REQUIRED ACTION 1.
Transcribe the passage of the IP address filtering post below that opens with the words containing "Intrusion detection systems" and closes with "IP address filtering?".
REQUIRED ACTION 2.
For each statement, answer yes or no on whether it agrees with the IP address filtering post below, and quote the words from the post that decide it. (a) The I.T. department accepted the suggestion to put the app on a machine cut off from the general internet. (b) The app compares the request I.P. against a regex. (c) The post says IP bans are not worth using because proxies are a risk.

TEXT BLOCK.
□ □ □ □ □
Extensive logging and monitoring of your service.
Intrusion detection systems and automatic attack responders (be careful with those - make sure you don't lock yourself out!).
We cannot really provide a more concrete answer unless you tell us what service you are providing, what restrictions you want to apply and what kind of attacks you are so worried about...
Sort of - as you mentioned, proxies are a risk, however it makes life a wee bit harder for the attacker so it is still worth using IP bans.
Monitor your logs, automate alerts and if attacks come from another IP - ban it too. If you make life hard enough for an attacker they may give up.

How secure is IP address filtering?

I'm planning to deploy an internal app that has sensitive data. I suggested that we put it on a machine that isn't exposed to the general internet, just our internal network. The I.T. department rejected this suggestion, saying it's not worth it to set aside a whole machine for one application. (The app has its own domain in case that's relevant, but I was told they can't block requests based on the URL.)
Inside the app I programmed it to only respect requests if they come from an internal I.P. address, otherwise it just shows a page saying "you can't look at this." Our internal addresses all have a distinct pattern, so I'm checking the request I.P. against a regex.
□ □ □ □ □
RECORDS SUPPLIED.
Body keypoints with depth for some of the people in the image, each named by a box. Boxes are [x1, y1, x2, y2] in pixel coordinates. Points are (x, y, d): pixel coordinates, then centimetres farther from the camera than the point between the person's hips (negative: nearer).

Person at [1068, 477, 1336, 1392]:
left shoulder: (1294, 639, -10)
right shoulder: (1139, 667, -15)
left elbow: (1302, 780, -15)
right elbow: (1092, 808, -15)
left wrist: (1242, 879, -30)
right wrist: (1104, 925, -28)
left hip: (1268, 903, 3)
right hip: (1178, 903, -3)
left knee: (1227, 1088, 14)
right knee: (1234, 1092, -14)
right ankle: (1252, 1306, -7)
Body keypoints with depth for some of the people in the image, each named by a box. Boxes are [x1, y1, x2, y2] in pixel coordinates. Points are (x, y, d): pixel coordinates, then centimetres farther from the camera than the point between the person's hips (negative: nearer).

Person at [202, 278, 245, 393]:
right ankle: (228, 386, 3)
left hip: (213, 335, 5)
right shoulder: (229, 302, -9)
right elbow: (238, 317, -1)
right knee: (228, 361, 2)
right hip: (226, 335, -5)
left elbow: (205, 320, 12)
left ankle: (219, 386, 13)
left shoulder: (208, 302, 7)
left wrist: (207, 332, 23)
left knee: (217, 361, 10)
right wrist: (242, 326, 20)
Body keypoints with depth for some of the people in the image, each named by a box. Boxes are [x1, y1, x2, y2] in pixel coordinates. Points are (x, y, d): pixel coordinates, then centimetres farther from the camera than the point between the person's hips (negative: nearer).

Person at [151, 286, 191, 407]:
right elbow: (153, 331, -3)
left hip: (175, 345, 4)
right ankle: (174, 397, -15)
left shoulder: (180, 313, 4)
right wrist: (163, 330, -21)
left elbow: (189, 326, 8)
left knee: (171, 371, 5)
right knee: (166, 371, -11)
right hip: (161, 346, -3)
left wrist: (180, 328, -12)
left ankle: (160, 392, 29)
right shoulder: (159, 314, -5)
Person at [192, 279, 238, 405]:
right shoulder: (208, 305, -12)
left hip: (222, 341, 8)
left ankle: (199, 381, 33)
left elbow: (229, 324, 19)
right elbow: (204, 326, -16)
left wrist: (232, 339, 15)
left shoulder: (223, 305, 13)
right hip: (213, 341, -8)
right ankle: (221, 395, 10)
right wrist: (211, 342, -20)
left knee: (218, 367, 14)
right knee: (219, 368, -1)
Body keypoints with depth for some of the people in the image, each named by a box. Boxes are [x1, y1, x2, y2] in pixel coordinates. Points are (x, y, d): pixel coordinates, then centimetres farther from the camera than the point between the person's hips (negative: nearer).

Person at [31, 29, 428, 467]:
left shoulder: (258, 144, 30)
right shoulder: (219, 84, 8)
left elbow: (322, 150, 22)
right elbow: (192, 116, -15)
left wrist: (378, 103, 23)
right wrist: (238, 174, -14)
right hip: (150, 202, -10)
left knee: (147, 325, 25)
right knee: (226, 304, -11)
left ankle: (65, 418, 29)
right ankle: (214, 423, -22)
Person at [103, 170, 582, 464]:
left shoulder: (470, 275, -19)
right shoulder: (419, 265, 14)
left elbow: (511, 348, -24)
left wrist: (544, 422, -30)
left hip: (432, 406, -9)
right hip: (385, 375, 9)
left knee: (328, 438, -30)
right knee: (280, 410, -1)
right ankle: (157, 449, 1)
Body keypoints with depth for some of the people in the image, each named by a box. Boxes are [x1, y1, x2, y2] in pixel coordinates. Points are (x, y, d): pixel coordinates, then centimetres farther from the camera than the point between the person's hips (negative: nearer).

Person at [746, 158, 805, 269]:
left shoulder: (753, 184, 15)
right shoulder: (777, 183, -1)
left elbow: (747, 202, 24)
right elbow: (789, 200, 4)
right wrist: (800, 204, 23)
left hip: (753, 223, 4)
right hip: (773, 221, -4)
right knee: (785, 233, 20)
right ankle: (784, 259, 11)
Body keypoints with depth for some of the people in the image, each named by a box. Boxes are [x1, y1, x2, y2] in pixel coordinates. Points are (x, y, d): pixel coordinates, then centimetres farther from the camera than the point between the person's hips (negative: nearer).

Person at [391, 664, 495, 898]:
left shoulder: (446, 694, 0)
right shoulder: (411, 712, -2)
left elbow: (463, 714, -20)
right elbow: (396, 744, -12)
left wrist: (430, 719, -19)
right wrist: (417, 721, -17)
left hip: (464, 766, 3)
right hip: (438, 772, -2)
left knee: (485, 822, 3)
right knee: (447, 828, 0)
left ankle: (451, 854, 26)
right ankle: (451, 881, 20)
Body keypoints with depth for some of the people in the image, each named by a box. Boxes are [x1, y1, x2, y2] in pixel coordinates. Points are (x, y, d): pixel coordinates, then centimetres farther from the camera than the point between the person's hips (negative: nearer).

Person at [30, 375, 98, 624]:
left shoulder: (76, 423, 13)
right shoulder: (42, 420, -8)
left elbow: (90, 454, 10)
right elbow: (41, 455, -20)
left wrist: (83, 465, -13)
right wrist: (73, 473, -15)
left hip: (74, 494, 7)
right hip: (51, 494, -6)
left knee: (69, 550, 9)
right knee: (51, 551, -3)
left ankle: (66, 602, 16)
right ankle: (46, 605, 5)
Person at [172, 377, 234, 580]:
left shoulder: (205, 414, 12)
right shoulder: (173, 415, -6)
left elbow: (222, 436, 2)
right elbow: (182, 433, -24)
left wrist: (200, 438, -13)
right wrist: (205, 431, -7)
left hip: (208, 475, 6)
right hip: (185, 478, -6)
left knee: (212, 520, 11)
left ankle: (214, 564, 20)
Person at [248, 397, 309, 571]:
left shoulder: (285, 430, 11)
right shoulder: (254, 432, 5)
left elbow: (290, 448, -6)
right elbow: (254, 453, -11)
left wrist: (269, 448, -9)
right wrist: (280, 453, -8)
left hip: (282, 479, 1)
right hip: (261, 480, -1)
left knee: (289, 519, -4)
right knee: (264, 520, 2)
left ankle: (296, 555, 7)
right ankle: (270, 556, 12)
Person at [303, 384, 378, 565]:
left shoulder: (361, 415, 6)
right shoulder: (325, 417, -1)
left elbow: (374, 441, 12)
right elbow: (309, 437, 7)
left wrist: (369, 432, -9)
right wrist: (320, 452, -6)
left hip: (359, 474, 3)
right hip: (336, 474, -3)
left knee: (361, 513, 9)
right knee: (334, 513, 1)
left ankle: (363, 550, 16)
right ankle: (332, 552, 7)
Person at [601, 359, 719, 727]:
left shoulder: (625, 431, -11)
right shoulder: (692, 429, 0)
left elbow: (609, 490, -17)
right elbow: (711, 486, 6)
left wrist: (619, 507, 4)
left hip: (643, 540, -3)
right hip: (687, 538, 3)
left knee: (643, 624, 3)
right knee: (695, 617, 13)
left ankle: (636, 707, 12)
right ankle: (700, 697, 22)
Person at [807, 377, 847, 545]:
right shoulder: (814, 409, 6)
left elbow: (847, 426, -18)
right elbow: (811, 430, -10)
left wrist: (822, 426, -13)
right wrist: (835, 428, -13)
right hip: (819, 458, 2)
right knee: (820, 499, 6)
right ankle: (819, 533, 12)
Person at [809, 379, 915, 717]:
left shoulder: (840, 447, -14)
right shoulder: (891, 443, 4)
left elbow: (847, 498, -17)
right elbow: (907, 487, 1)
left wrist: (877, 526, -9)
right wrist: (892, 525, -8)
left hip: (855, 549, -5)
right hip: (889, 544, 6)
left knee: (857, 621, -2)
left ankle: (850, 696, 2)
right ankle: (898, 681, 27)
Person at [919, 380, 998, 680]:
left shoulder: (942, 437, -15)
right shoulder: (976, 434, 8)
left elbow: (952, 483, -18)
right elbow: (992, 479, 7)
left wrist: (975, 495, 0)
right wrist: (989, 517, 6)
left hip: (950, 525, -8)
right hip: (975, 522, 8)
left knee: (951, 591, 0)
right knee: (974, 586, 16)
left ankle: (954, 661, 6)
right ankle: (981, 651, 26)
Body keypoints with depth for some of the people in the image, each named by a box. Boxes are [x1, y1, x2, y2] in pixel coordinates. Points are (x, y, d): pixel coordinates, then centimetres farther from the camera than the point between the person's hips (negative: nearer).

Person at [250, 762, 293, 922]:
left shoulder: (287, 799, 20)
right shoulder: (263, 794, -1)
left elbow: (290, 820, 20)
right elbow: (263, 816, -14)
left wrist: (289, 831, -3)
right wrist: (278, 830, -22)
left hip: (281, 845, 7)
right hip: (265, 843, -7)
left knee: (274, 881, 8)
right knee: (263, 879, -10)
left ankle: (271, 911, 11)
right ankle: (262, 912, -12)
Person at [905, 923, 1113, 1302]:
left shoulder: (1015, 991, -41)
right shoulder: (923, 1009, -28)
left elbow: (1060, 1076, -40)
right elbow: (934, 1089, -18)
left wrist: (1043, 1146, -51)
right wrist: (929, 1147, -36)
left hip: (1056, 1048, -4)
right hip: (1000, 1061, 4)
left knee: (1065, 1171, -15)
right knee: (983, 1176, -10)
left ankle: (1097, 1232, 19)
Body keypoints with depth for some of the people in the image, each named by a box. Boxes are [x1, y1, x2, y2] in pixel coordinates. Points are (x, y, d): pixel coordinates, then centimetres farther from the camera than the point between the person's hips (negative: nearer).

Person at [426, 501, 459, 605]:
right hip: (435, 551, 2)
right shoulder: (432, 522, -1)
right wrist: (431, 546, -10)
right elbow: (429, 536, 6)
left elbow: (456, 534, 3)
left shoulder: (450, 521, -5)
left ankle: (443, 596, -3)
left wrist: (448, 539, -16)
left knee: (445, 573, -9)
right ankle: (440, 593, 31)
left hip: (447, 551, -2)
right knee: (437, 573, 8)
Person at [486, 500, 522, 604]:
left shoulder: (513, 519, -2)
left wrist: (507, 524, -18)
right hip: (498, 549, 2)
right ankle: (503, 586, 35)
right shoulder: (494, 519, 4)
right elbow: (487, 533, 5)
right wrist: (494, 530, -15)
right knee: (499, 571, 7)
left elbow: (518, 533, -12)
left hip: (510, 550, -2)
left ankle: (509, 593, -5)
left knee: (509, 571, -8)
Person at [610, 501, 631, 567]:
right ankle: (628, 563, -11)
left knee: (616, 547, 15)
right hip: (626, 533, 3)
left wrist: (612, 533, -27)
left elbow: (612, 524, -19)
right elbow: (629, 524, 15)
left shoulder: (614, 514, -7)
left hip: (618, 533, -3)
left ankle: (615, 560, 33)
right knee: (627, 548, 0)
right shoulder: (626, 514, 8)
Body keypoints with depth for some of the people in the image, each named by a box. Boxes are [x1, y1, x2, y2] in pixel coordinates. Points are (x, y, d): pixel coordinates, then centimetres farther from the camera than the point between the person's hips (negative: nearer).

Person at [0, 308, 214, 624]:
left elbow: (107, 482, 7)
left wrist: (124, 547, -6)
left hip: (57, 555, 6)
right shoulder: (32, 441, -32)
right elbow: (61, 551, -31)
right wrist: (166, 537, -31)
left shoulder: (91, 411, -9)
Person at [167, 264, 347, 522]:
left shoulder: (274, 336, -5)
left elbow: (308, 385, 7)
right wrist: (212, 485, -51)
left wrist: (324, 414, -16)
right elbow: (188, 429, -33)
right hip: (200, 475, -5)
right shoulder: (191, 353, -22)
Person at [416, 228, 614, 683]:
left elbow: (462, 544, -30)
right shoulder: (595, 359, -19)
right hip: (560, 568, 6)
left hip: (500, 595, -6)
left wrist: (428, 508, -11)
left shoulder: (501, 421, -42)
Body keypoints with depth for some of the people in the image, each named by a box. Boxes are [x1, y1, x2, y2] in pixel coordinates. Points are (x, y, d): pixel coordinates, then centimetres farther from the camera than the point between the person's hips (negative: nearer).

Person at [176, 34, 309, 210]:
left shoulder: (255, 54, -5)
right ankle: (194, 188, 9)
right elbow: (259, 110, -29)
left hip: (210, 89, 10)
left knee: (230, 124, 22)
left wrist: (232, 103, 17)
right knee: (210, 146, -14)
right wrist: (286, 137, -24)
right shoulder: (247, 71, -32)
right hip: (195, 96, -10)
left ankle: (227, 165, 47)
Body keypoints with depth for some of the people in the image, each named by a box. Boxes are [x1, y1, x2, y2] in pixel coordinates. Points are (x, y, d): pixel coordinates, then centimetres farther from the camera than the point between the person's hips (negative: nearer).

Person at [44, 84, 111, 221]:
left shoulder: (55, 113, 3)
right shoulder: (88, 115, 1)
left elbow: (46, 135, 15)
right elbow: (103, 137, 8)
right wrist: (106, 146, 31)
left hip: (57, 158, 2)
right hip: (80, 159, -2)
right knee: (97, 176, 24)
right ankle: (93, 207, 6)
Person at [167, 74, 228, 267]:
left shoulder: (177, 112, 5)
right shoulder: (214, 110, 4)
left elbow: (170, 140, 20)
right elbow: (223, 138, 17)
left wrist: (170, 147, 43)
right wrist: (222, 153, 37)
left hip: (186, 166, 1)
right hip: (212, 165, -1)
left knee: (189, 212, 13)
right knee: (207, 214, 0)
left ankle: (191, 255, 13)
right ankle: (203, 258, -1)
□ □ □ □ □
EXERCISE ANSWER 1.
Intrusion detection systems and automatic attack responders (be careful with those - make sure you don't lock yourself out!).
We cannot really provide a more concrete answer unless you tell us what service you are providing, what restrictions you want to apply and what kind of attacks you are so worried about...
Sort of - as you mentioned, proxies are a risk, however it makes life a wee bit harder for the attacker so it is still worth using IP bans.
Monitor your logs, automate alerts and if attacks come from another IP - ban it too. If you make life hard enough for an attacker they may give up.

How secure is IP address filtering?

EXERCISE ANSWER 2.
(a) No: "The I.T. department rejected this suggestion, saying it's not worth it to set aside a whole machine for one application."
(b) Yes: "so I'm checking the request I.P. against a regex."
(c) No: "it makes life a wee bit harder for the attacker so it is still worth using IP bans."